Въ тотъ же день—это было въ среду—Ромашовъ получилъ короткую офиціальную записку:
«Судъ общества офицеровъ N—скаго пѣхотнаго полка приглашаетъ подпоручика Ромашова явиться къ шести часамъ въ залъ офицерскаго собранія. Форма одежды обыкновенная.
Ромашовъ не могъ удержаться отъ невольной грустной улыбки: эта «форма одежды обыкновенная»—мундиръ съ погонами и цвѣтнымъ кушакомъ—надѣвается именно въ самыхъ необыкновенныхъ случаяхъ: на судѣ, при публичныхъ выговорахъ и во время всякихъ непріятныхъ явокъ по начальству.

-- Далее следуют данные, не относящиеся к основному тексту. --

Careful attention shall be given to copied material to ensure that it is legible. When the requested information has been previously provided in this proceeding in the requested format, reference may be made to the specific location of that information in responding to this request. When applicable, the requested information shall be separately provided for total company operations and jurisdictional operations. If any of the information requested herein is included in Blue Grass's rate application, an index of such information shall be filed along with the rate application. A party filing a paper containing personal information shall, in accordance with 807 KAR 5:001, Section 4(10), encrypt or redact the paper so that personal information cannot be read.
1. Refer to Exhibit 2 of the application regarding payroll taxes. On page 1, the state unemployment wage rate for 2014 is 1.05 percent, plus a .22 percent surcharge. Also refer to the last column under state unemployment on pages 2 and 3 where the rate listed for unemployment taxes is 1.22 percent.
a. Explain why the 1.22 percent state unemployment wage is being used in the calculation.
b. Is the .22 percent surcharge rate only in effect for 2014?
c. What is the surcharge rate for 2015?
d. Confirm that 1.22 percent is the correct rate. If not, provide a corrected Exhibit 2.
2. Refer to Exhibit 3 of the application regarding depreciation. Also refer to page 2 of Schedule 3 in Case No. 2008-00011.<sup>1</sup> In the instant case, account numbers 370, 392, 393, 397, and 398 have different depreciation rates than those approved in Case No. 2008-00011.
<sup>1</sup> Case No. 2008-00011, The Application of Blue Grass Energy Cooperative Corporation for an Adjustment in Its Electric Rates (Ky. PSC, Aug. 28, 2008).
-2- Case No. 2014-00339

Къ шести часамъ онъ пришелъ въ собраніе и приказалъ вѣстовому доложить о себѣ предсѣдателю суда. Его попросили подождать. Онъ сѣлъ въ столовой у открытаго окна, взялъ газету и сталъ читать ее, не понимая словъ, безъ всякаго интереса, механически пробѣгая глазами буквы. Трое офицеровъ, бывшихъ въ столовой, поздоровались съ нимъ сухо и заговорили между собой вполголоса, такъ, чтобъ онъ не слышалъ. Только одинъ подпоручикъ Михинъ долго и крѣпко, съ мокрыми глазами, жалъ ему руку, но ничего не сказалъ, покраснѣлъ, торопливо и неловко одѣлся и ушелъ.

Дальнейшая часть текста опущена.